RECORDS:

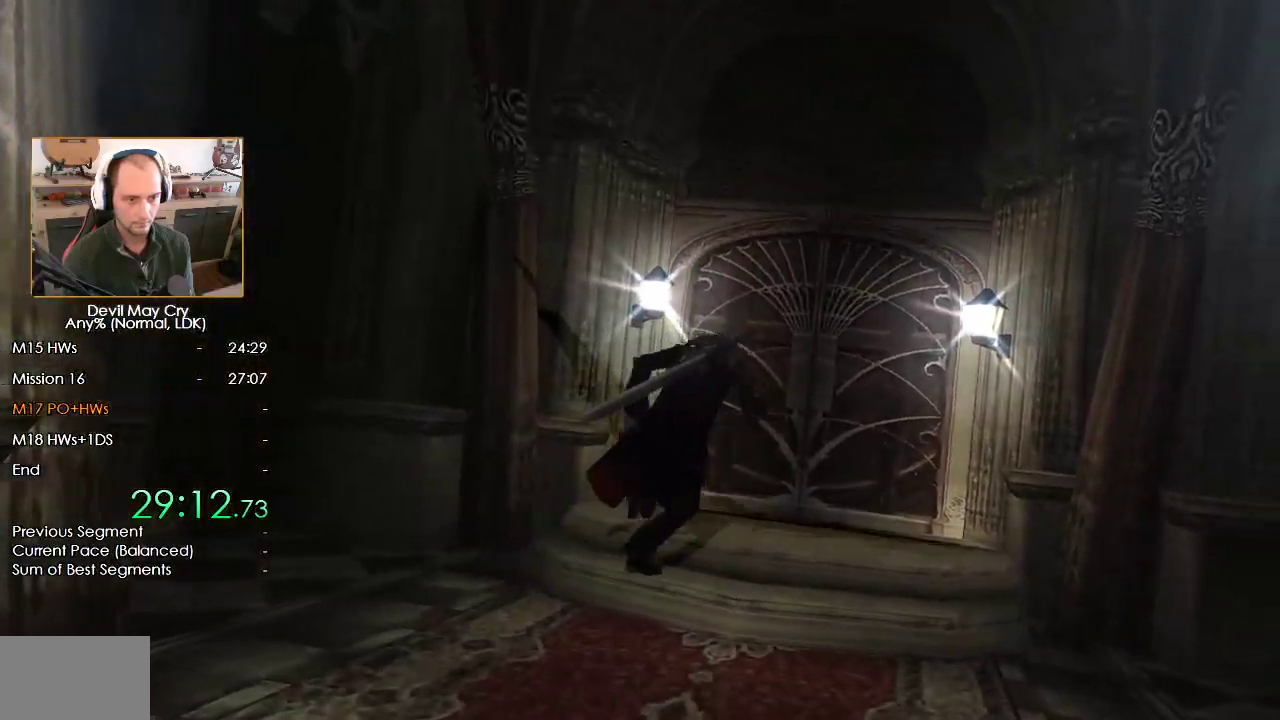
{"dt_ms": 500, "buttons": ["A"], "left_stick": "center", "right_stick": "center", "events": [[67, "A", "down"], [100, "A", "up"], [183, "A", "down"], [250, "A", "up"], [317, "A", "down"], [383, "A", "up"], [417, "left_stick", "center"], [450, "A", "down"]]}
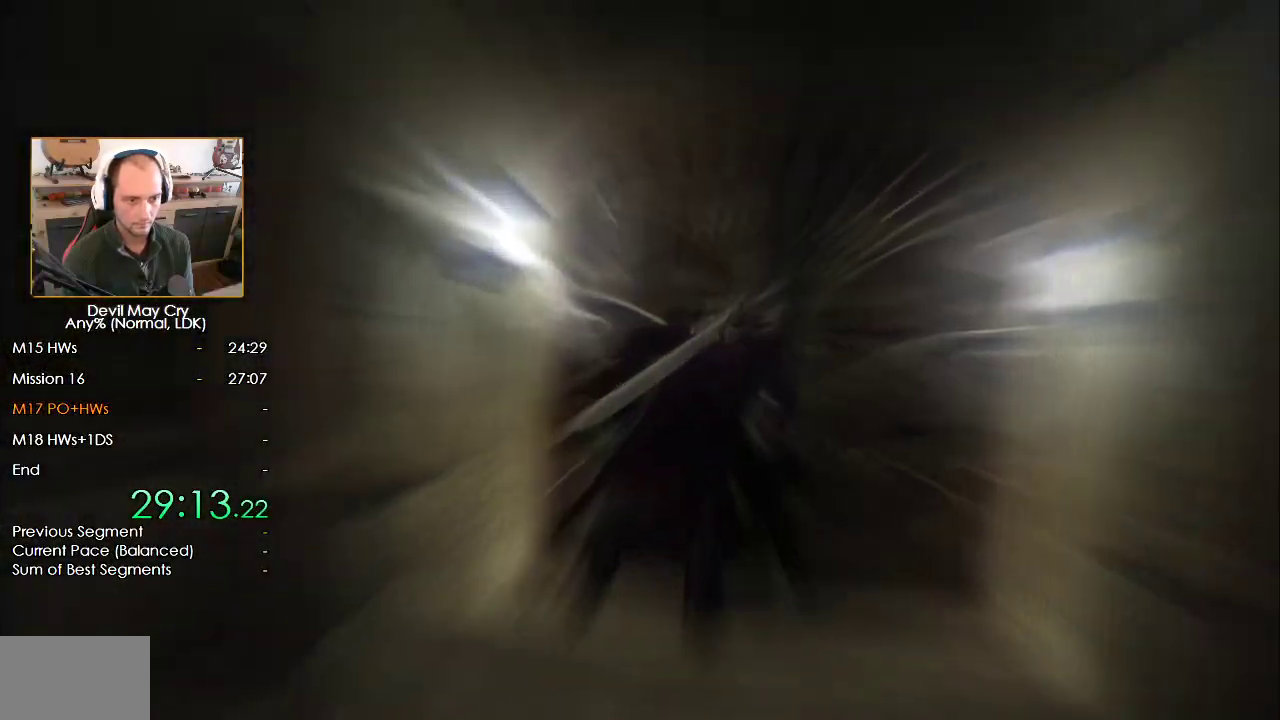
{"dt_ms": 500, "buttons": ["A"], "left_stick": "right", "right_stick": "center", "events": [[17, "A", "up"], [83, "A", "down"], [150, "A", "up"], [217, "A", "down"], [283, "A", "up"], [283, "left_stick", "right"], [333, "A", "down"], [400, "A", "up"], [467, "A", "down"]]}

==

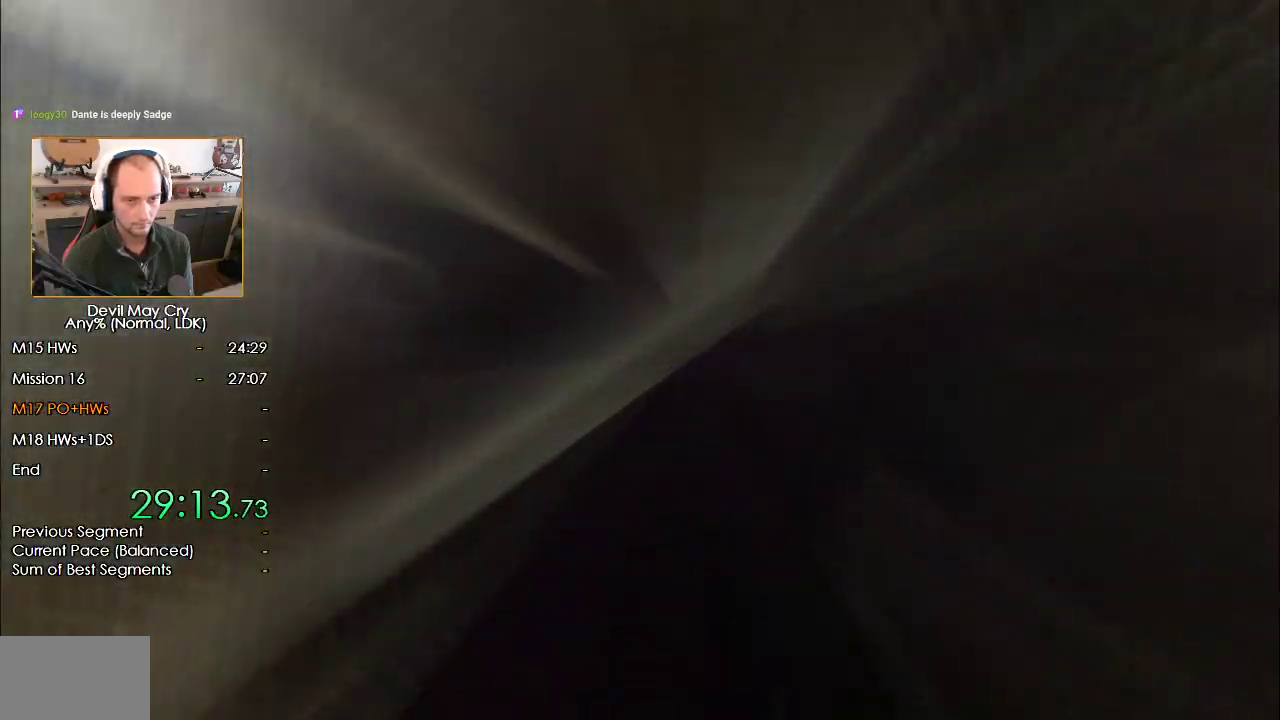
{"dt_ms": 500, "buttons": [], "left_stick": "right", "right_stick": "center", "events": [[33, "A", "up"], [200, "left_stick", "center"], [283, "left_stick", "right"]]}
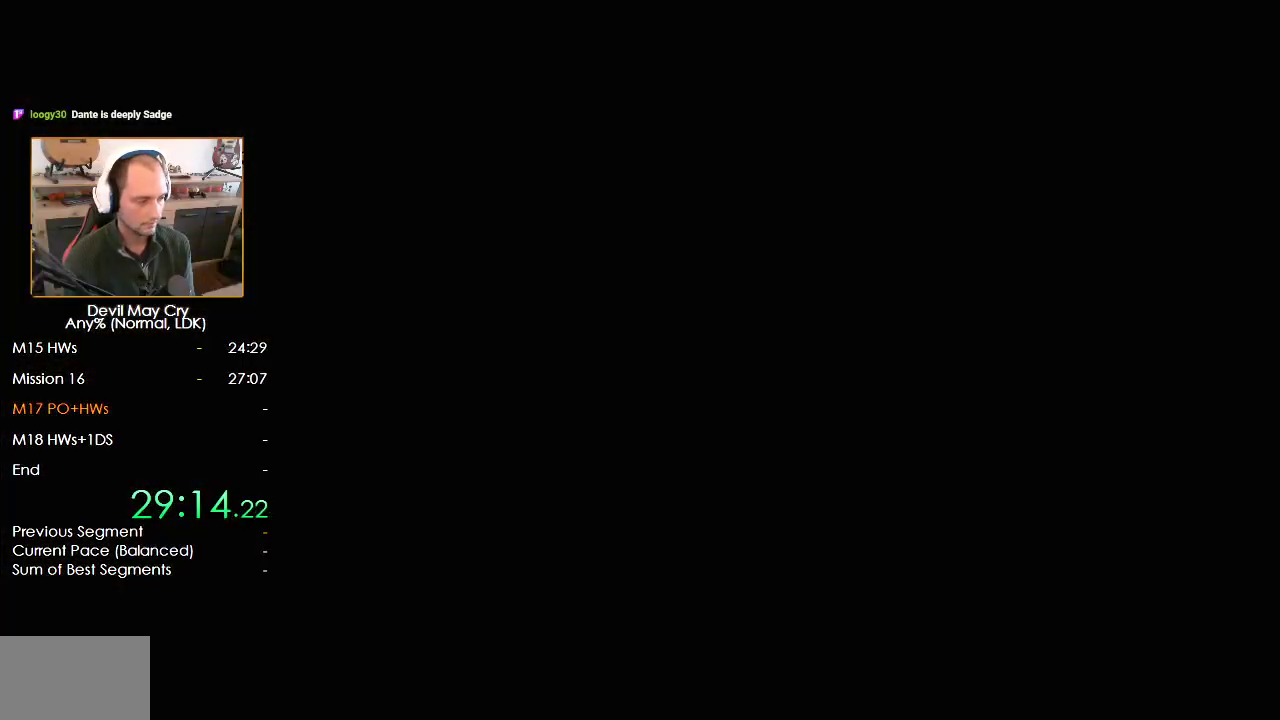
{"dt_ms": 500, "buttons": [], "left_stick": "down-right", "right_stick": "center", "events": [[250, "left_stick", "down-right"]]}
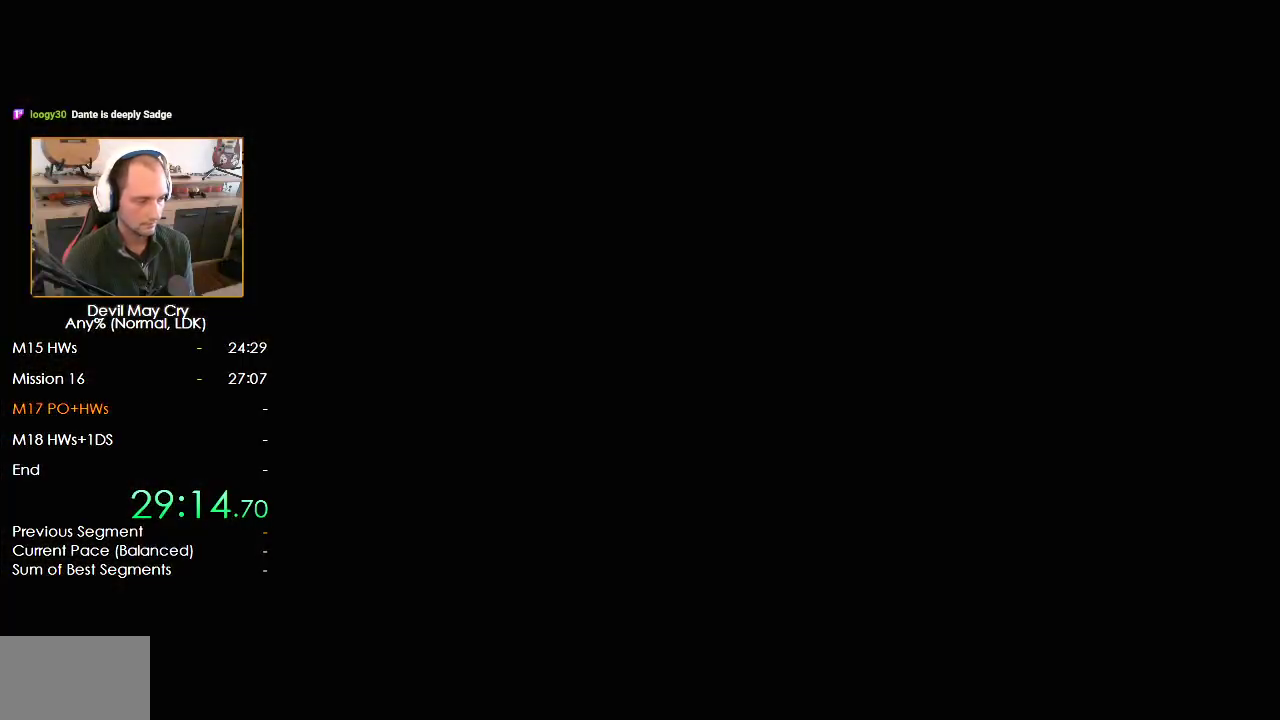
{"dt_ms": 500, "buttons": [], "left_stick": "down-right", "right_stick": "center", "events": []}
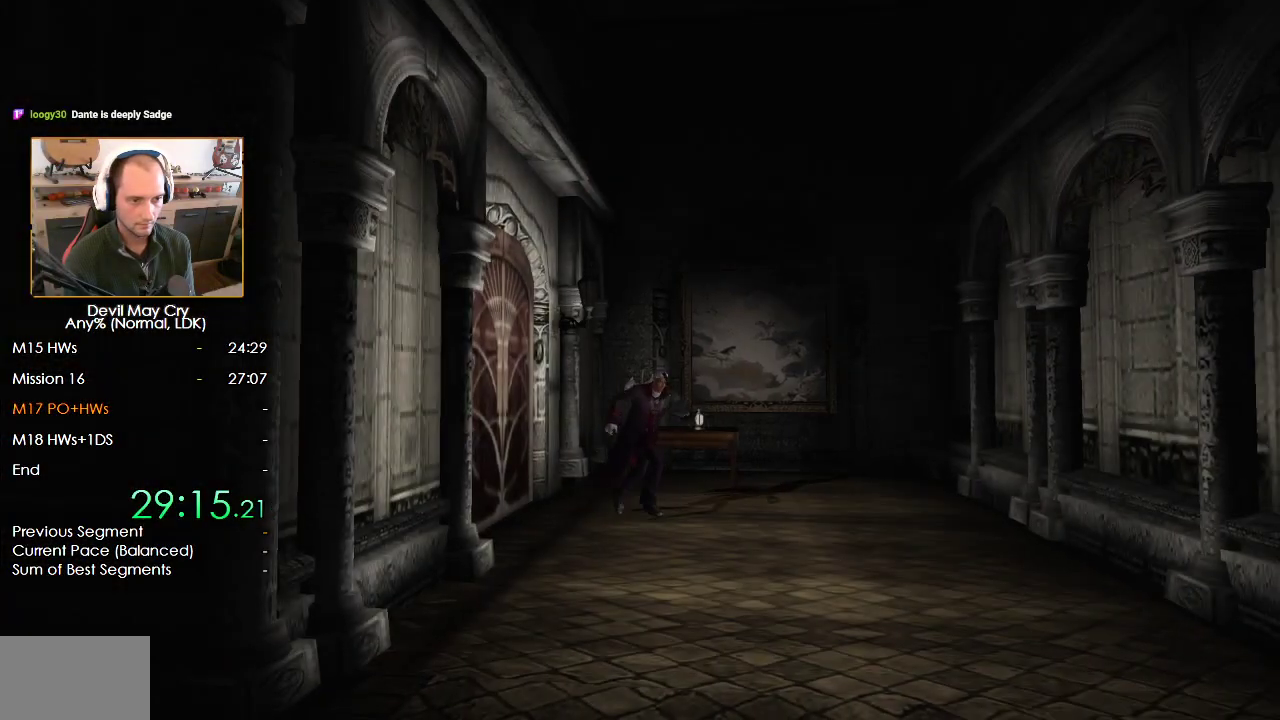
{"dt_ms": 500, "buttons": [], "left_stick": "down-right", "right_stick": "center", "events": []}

EXERCISE DESCRIPTION: All the lines that hold the word "down" must appear in the answer, copied from the records.

WRITTEN RESPONSE:
{"dt_ms": 500, "buttons": ["A"], "left_stick": "center", "right_stick": "center", "events": [[67, "A", "down"], [100, "A", "up"], [183, "A", "down"], [250, "A", "up"], [317, "A", "down"], [383, "A", "up"], [417, "left_stick", "center"], [450, "A", "down"]]}
{"dt_ms": 500, "buttons": ["A"], "left_stick": "right", "right_stick": "center", "events": [[17, "A", "up"], [83, "A", "down"], [150, "A", "up"], [217, "A", "down"], [283, "A", "up"], [283, "left_stick", "right"], [333, "A", "down"], [400, "A", "up"], [467, "A", "down"]]}
{"dt_ms": 500, "buttons": [], "left_stick": "down-right", "right_stick": "center", "events": [[250, "left_stick", "down-right"]]}
{"dt_ms": 500, "buttons": [], "left_stick": "down-right", "right_stick": "center", "events": []}
{"dt_ms": 500, "buttons": [], "left_stick": "down-right", "right_stick": "center", "events": []}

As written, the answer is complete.